Trecho selecionado:

Título: Efeito-preguiça do Bolsa preocupa
Autor: Escóssia, Fernanda da; Menezes, Maiá
Fonte: O Globo, 29/03/2008, O País, p. 18

Dados mostram manutenção do nível de ocupação entre beneficiários

CUIABÁ (MT) E RIO. A comparação entre os dados de 2004 e 2006 sobre beneficiários do Bolsa Família revela uma manutenção do nível de ocupação - em dois anos, o índice de 52,1% que se diziam ocupados manteve-se rigorosamente igual. Quando a comparação é feita entre os que não receberam dinheiro de programas sociais, houve um aumento: de 57,7% para 58,6% de ocupação. Evitar uma acomodação dos beneficiários dos programas sociais - o chamado "efeito-preguiça" - é uma preocupação do Ministério do Desenvolvimento Social, diz a secretária Nacional de Renda e Cidadania, Rosani Cunha.

Exercícios propostos:
1. Indique se cada afirmação está de acordo com o trecho sobre o Bolsa Família. Responda sim ou não e cite literalmente as palavras do trecho que decidem a questão.
(a) Entre 2004 e 2006, o nível de ocupação dos beneficiários do Bolsa Família caiu.
(b) Entre os que não receberam dinheiro de programas sociais, a ocupação aumentou.
(c) Rosani Cunha é apresentada como ministra do Desenvolvimento Social.
2. Segundo o trecho sobre o Bolsa Família, por que a comparação entre 2004 e 2006 revela uma manutenção do nível de ocupação entre os beneficiários?

Bloco de dados:
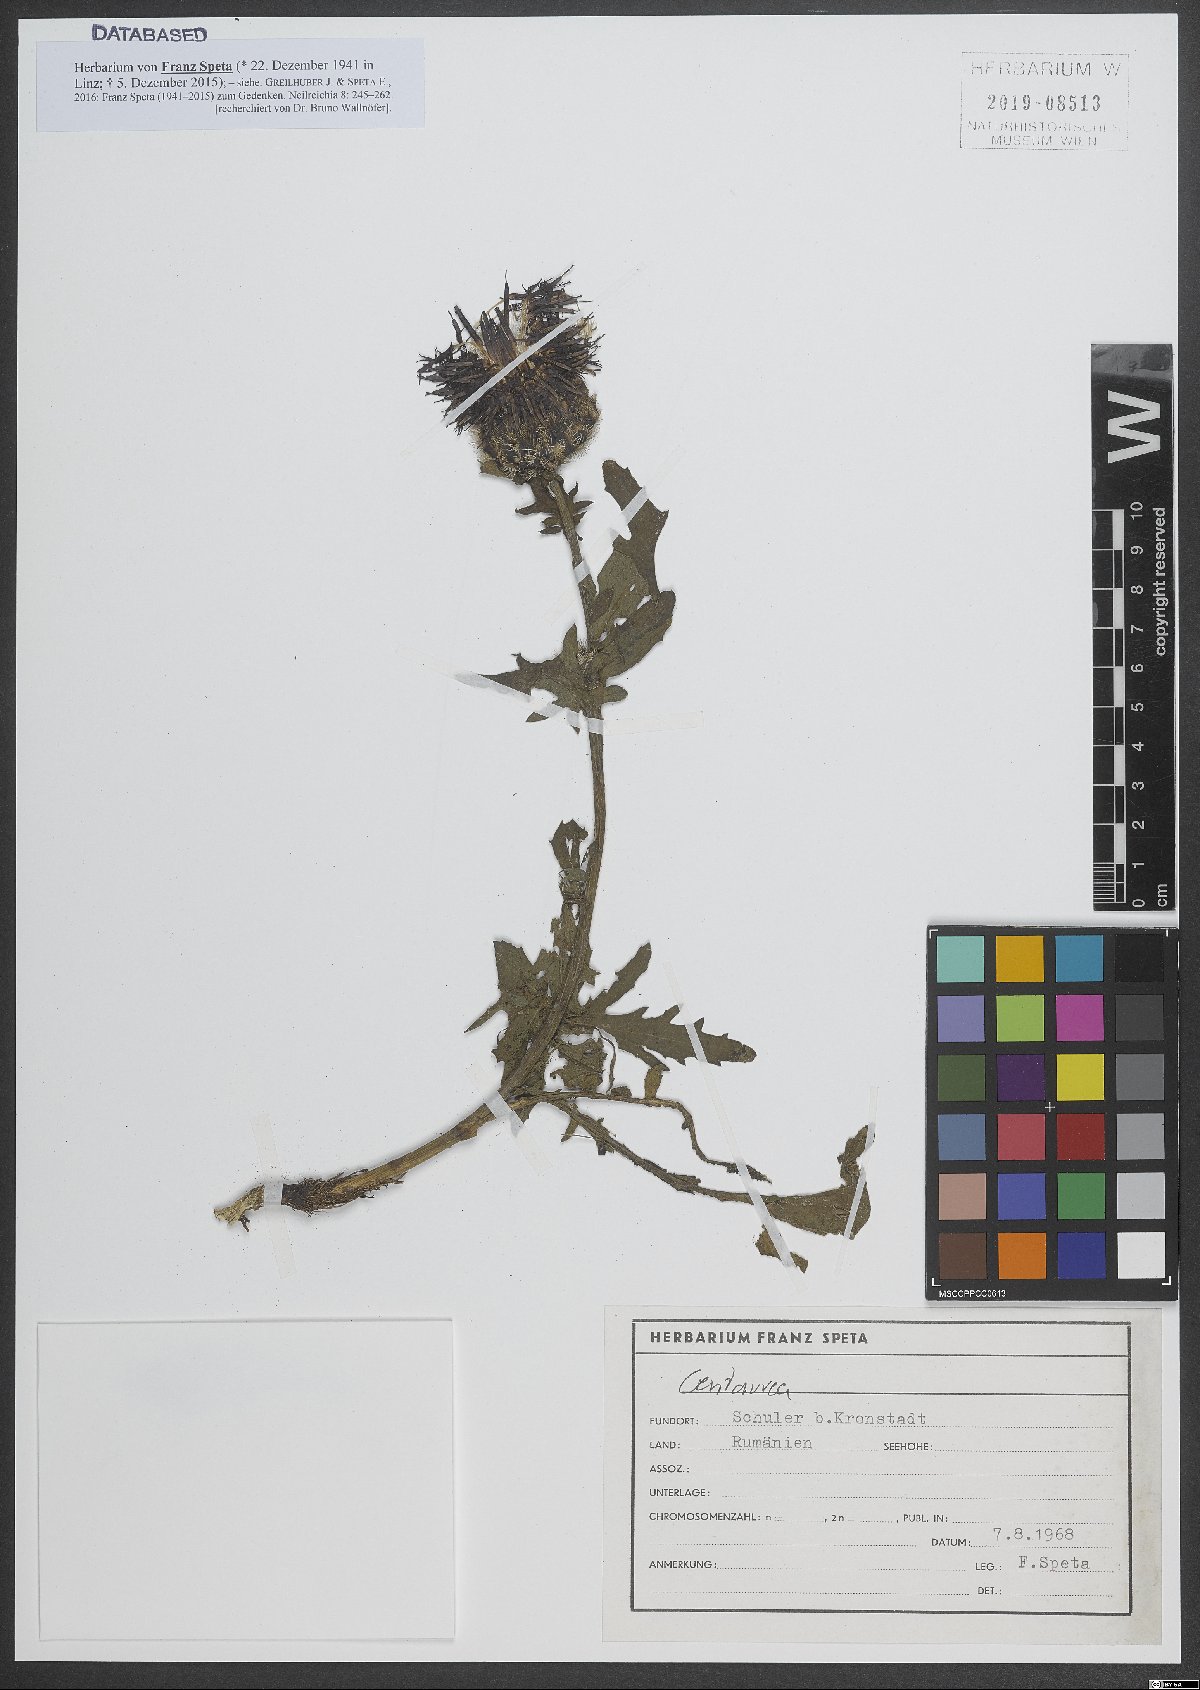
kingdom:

Suas respostas:
1.
(a) Não: "o índice de 52,1% que se diziam ocupados manteve-se rigorosamente igual".
(b) Sim: "houve um aumento: de 57,7% para 58,6% de ocupação".
(c) Não: "diz a secretária Nacional de Renda e Cidadania, Rosani Cunha".

2. Porque, nesses dois anos, a parcela de beneficiários que se diziam ocupados ficou em 52,1% e se manteve rigorosamente igual.